El decreto de kedei sheya'asu
Detrás de esta halajá está un decreto rabínico conocido comúnmente como kedei sheya'asu. Un no judío, por supuesto, no tiene el mandamiento de descansar en Shabbos, y su propio trabajo no constituye transgresión alguna. Pero cuando realiza una melajá en Shabbos en beneficio de un judío, los Jajamim determinaron que el judío no puede obtener provecho de ese trabajo. Esto se aplica durante el Shabbos mismo, y no termina cuando el Shabbos concluye: una vez terminado el Shabbos, el judío debe dejar pasar el tiempo suficiente como para que la melajá hubiera podido hacerse después del Shabbos, y solo entonces puede beneficiarse de ella.
Nuestra mishná aplica exactamente esta regla. Donde los judíos son la mayoría del lugar, la presunción es que el agua de la casa de baños se calentó para ellos, y por eso el residente judío espera después del Shabbos hasta que transcurra un lapso tan largo como el que requeriría calentar el baño de nuevo, y solo entonces entra a bañarse.
Mitad y mitad
"Mejtzah al mejtzah, yamtin kedei sheyeijamu hajamin." Si las dos poblaciones son iguales, se aplica el mismo tiempo de espera. Una población judía que constituye la mitad de la ciudad es una presencia significativa; no queda absorbida ni anulada dentro de un grupo mayor de no judíos, ya que aquí simplemente no hay mayoría no judía. Por lo tanto consideramos que el calentamiento se hizo también para los judíos, y hay que esperar después del Shabbos el tiempo que tomaría calentar el agua.
La opinión de Rabí Yehudá
"Rabí Yehudá omer: be'ambati ketanah, im yesh bah rashus, rojeitz bah miyad." Rabí Yehudá habla de una piscina pequeña. Si hay un rashus, una persona de importancia, en la ciudad, se puede bañar en esa piscina pequeña de inmediato.

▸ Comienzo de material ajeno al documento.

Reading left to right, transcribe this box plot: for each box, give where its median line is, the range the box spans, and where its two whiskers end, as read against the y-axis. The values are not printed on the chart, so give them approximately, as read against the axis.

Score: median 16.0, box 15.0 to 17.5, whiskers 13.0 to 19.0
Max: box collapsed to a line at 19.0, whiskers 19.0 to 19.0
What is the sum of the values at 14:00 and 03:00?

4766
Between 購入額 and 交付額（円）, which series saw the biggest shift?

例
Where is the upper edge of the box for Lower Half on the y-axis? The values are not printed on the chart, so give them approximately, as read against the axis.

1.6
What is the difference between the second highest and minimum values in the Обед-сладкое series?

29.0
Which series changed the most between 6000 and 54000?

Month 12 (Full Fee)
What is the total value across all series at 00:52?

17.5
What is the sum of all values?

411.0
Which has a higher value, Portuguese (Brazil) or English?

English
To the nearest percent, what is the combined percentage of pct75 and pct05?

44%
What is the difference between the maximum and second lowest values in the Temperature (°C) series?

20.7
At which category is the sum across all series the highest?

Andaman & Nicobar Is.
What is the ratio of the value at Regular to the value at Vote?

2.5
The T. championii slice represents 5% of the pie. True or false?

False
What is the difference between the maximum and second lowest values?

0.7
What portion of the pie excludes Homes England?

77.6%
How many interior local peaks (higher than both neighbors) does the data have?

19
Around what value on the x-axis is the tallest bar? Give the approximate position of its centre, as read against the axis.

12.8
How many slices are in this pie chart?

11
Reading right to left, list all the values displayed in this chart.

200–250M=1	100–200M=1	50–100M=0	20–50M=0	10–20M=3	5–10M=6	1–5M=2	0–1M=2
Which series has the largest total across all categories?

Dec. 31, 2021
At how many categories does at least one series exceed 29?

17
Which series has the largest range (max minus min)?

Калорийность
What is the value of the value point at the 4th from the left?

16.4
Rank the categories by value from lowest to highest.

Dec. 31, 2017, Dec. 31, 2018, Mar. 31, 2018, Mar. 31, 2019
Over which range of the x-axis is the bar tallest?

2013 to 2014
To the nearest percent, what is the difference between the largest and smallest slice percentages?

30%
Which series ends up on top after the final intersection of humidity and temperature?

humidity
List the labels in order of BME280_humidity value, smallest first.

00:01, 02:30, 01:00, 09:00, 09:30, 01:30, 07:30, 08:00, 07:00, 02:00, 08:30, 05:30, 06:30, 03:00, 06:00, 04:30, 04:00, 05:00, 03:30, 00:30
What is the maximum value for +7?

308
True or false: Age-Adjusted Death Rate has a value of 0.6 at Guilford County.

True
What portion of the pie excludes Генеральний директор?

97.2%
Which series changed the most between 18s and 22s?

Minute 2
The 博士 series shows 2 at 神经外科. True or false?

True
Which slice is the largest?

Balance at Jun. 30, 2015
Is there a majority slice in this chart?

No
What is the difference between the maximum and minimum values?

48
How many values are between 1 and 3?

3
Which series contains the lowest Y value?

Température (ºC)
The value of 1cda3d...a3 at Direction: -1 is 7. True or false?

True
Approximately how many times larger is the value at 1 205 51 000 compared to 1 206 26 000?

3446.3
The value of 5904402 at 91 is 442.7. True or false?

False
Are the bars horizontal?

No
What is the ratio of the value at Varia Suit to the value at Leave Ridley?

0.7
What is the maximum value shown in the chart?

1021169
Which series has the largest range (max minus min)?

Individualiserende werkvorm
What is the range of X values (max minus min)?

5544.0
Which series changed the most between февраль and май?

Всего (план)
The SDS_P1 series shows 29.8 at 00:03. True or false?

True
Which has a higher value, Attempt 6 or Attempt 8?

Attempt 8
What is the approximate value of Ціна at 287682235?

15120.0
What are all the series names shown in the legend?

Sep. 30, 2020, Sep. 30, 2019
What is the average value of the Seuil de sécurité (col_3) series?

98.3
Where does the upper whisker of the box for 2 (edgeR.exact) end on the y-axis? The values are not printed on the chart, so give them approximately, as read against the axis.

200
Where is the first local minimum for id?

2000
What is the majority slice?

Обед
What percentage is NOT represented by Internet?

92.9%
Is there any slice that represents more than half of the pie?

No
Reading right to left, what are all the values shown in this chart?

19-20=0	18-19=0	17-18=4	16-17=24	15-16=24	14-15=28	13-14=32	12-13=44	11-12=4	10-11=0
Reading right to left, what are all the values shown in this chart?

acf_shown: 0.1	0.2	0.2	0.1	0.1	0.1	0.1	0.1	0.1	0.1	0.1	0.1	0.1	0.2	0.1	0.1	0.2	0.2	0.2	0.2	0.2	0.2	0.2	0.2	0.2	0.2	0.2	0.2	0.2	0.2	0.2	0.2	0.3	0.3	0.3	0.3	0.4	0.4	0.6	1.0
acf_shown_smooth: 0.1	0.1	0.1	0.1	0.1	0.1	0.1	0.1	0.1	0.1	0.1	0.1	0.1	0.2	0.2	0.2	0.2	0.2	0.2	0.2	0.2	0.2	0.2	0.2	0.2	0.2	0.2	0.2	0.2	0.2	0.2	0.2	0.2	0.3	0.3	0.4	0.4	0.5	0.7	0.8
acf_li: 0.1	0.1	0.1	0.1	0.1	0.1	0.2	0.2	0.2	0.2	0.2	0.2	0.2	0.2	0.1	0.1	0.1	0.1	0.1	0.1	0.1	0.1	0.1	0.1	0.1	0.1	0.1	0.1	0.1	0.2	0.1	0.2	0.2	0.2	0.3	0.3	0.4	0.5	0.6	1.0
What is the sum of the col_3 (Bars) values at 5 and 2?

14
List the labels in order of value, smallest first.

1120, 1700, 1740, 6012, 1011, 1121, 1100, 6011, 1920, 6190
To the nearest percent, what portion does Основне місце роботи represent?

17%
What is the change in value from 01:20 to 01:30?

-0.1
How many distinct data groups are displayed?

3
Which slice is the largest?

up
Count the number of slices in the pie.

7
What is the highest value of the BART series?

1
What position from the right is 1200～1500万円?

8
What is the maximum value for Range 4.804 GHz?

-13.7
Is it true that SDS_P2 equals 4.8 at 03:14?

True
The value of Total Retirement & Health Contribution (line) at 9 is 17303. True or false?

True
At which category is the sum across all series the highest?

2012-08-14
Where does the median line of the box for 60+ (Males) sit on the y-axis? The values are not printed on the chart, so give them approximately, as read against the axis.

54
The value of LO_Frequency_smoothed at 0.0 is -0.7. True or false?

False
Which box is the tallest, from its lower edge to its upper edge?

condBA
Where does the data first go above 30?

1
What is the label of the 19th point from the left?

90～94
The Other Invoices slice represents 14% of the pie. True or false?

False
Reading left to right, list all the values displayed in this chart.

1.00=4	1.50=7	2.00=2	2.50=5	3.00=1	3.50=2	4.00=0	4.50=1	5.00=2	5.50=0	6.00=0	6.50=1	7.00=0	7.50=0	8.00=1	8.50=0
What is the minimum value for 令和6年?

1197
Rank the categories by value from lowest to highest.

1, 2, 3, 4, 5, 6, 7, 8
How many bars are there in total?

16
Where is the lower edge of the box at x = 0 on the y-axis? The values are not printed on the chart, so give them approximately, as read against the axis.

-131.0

El Rav señala que un rashus no es necesariamente un rey. El término abarca a cualquier figura distinguida que tenga ayudantes y personal doméstico atendiendo a sus deseos. Una vez que tal personaje vive en el lugar, presumimos que la pequeña piscina se mantiene para él, con el agua tibia de modo que esté lista en el momento en que él desee usarla. En esas circunstancias, un judío puede bañarse en el instante en que sale el Shabbos, sin ninguna demora, y esto vale incluso en una ciudad cuyos habitantes son mayoritariamente judíos, ya que la presunción es que el agua no se calentó para los residentes judíos en absoluto, sino para este funcionario eminente.